I think we fall into our themes. We can’t always understand them, or know why they’ve become the themes to which we’ve devoted our creative lives, but they’re there. If I am to identify the themes that have occupied me in projects past, and that are highly likely to continue to occupy me during the years to come—many productive writing years, oh Lord, please, grant me—they include the following: midwifery; abortion; pregnancy and birth; mothering; siblings; running; competition; feminism; activism; rule-breaking or unconventional behaviour; gambling and debt; small-time criminality and the huckster or the shyster; peace and justice; adoption; parentage; memory; forgiveness; gifts or gift-giving; music; fame/performance; horses; spirituality; love; friendship.

I’m absolutely bubbling over with joy at having all of these pieces of life to explore. And more, and more. (Where does The Candy Conspiracy fit into the thematic framework? Hedonism? Entertainment? Fun purely for the sake of fun? Yes, sometimes all I want to do is goof off and have fun–can that be a theme too?)

I’m listening to my eldest daughter play the piano. She’s practicing her songs for the Kiwanis festival later this month. The music is beautiful, though right now she’s going over and over a few rough patches. She’s got a batch of hot-cross buns rising on the counter and she was singing the song this morning, in her pyjamas. The other kids are off with Kevin at his office, helping him reorganize and rearrange, though it’s just as likely that they’re playing video games rather than lugging stuff around.
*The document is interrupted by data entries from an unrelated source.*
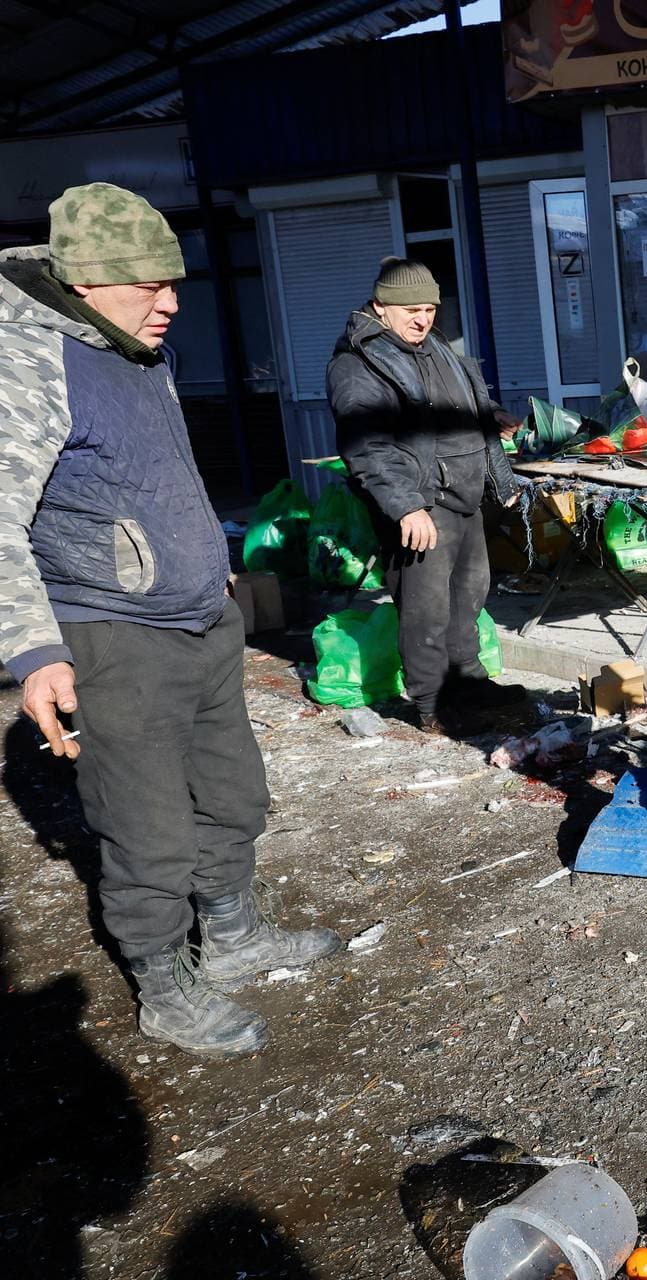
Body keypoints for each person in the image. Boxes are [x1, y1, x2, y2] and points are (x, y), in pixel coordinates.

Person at [0, 182, 342, 1058]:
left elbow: (153, 476)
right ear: (84, 281)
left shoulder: (139, 350)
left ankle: (231, 937)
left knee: (231, 795)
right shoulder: (29, 362)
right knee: (145, 825)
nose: (172, 302)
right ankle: (164, 985)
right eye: (149, 285)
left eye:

On Wednesday, we found ourselves with a free evening. Nobody had anything to do or anywhere to go. This is so rare on a weeknight that we all felt celebratory. After supper, the adults drank a beer and the kids each had a pop and we sat around the table talking and drawing. Everyone took a turn suggesting a subject to draw, and we had two minutes to try to draw whatever it was.

Above are our people, drawn on the chalkboard, which is where we started.

It’s Good Friday. I’m going to make paska this afternoon, a Russian Mennonite Easter bread, although I’m not Russian Mennonite. Eggs, spring, colour, sweet bread, new life.